Probé estas alitas por primera vez en un pequeño restaurante vietnamita: crujientes, pegajosas, picantes e inolvidables. No podía dejar de pensar en ellas y supe que tenía que intentar hacerlas en casa.
Después de algunos ajustes y pruebas de sabor, esta versión quedó bastante cerca, quizás incluso mejor. Estas alitas de pollo fritas y crujientes tienen todo lo que me encantó: ultra crujientes por fuera, jugosas por...
Separa las alitas en drumettes y wingettes.
Lava y seca completamente con papel de cocina.
En un bol, mezcla las alitas con salsa de pescado, el cubito de caldo triturado, ajo en polvo y pimienta blanca.
Marina durante al menos 30 minutos.
En una cacerola, calienta el aceite de cacahuate a fuego medio-alto.
Sofríe la cebolla durante aproximadamente 1 minuto, luego añade el ajo y cocina hasta que esté fragante.
Añade la salsa de pescado, el azúcar moreno y los chiles picados. Cocina a fuego lento durante 2–3 minutos hasta que el azúcar se disuelva.
Apaga el fuego y agrega el jugo de limón y el cebollín. Reserva.
Mezcla la fécula de maíz y el polvo de hornear en un bol.
Calienta aceite en una sartén profunda o wok a fuego alto. Comprueba si está listo sumergiendo una cuchara de madera o un palillo: debe burbujear al instante.
Reboza cada alita marinada en la mezcla de harina, sacudiendo el exceso.
Fríe en tandas a fuego medio-alto hasta que estén doradas y crujientes.
Para mayor crujiente, sube el fuego y realiza una segunda fritura durante 1-2 minutos hasta que estén doradas intensamente. Escurre sobre papel de cocina.
Justo antes de servir, mezcla las alitas calientes con la salsa hasta que estén bien cubiertas.
Decora con cacahuates triturados y cilantro fresco.
Sirve inmediatamente y disfruta del crujiente.
¿No tienes aceite de cacahuate? Usa aceite de girasol o canola en su lugar. Para un sabor a nuez (sin cacahuates), añade un chorrito de aceite de sésamo a la salsa.
Realiza una doble fritura para lograr esa textura ultra crujiente estilo restaurante.
El polvo de hornear en la mezcla de harina ayuda a crear una costra aireada y crujiente.
Ajusta el nivel de picante a tu gusto: usa menos chiles o chiles más suaves si lo prefieres.
Sírvelas inmediatamente después de mezclarlas para obtener la mejor textura.
¿Puedo preparar las alitas con anticipación?
Sí, puedes freír las alitas con anticipación (solo la primera fritura), dejarlas enfriar completamente y guardarlas sin cubrir en el refrigerador durante unas horas.
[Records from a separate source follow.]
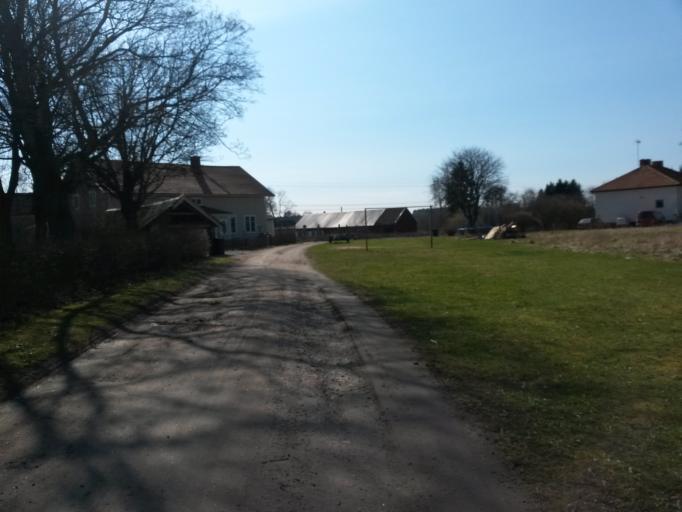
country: SE
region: Vaestra Goetaland
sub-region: Vargarda Kommun
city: Vargarda
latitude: 58.0321
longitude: 12.7890
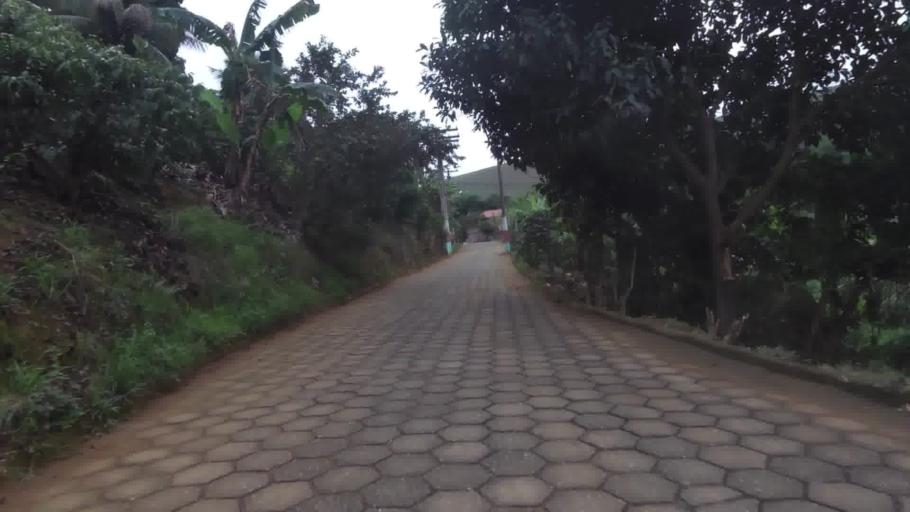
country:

Cuando estés listo para servir, realiza una segunda fritura rápida de 1–2 minutos hasta que estén crujientes, luego mézclalas con la salsa.
¿Cuál es el propósito de la doble fritura de las alitas?
La doble fritura asegura una textura ultra crujiente, similar a la del pollo frito estilo restaurante.
¿Puedo ajustar el nivel de picante de la salsa?
Sí, puedes ajustar el nivel de picante usando menos chiles o chiles más suaves si lo prefieres.
¿Qué hace el polvo de hornear en la mezcla de harina?
El polvo de hornear ayuda a crear una costra aireada y crujiente para las alitas de pollo.
¿Puedo usar otro aceite para freír?
Sí, puedes usar cualquier aceite neutro con un punto de humo alto, como el aceite de canola o girasol, para freír.
¿Puedo hornear estas alitas en lugar de freírlas?
Sí, pero no quedarán tan crujientes. Para mejores resultados, hornéalas a 220°C/425°F con un ligero rocío de aceite, volteándolas a la mitad del tiempo. Aún puedes hacer una doble horneada para mayor crujiente.
¿Qué puedo usar como sustituto de la salsa de pescado?
Puedes usar salsa de soya, pero el sabor no será tan profundo ni rico en umami.